▸ What you are asked to do:
Give back exactly the lines of the data below, starting with the line that has "the seated audience member at box(1205, 545, 1243, 582): 4.90" and going on through the line that has "the seated audience member at box(322, 551, 371, 582): 6.24".

Spatial grounding data

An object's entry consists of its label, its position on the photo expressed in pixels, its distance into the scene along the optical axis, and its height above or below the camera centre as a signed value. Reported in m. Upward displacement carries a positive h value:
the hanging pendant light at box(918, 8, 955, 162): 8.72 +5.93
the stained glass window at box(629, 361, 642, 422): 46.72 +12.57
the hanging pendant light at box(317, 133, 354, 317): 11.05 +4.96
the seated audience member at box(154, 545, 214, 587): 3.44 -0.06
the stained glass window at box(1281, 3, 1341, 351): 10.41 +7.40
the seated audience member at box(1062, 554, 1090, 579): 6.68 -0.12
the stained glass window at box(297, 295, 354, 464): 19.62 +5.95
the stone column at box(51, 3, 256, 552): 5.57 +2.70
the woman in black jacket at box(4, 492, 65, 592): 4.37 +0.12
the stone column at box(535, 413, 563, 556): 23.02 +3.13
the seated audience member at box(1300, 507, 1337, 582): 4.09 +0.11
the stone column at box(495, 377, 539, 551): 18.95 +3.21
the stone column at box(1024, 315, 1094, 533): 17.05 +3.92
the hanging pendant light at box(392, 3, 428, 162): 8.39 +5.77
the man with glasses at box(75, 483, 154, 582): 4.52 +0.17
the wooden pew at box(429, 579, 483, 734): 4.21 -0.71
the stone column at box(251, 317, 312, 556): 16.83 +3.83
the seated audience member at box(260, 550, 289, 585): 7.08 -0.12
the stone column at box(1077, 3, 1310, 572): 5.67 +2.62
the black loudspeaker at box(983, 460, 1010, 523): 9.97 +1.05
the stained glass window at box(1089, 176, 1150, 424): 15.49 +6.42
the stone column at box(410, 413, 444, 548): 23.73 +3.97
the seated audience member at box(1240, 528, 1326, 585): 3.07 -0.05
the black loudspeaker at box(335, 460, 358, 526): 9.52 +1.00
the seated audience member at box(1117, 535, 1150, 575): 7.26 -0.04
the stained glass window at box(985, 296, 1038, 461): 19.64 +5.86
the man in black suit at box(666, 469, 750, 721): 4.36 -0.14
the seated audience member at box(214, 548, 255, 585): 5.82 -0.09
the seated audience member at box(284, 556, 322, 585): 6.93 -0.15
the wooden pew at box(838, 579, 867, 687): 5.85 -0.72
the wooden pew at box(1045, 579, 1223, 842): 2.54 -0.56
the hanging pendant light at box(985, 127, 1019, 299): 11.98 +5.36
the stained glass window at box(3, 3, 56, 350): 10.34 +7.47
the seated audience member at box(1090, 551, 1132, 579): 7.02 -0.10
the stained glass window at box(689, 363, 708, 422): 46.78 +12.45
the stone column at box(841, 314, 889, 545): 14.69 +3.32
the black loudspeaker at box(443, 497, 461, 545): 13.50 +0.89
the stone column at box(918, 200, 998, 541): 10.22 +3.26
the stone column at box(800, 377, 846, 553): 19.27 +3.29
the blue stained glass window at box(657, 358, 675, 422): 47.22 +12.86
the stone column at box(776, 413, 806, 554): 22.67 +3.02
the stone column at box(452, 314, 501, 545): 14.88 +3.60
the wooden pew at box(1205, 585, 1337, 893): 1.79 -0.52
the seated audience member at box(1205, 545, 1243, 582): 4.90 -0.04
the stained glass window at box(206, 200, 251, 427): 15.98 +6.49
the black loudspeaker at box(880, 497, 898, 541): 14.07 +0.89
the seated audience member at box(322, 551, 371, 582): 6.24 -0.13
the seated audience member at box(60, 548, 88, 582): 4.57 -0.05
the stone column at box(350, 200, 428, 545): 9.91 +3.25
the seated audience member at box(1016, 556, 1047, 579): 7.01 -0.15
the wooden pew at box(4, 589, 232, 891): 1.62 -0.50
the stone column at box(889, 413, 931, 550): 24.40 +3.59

▸ Response below:
the seated audience member at box(1205, 545, 1243, 582): 4.90 -0.04
the stained glass window at box(206, 200, 251, 427): 15.98 +6.49
the black loudspeaker at box(880, 497, 898, 541): 14.07 +0.89
the seated audience member at box(322, 551, 371, 582): 6.24 -0.13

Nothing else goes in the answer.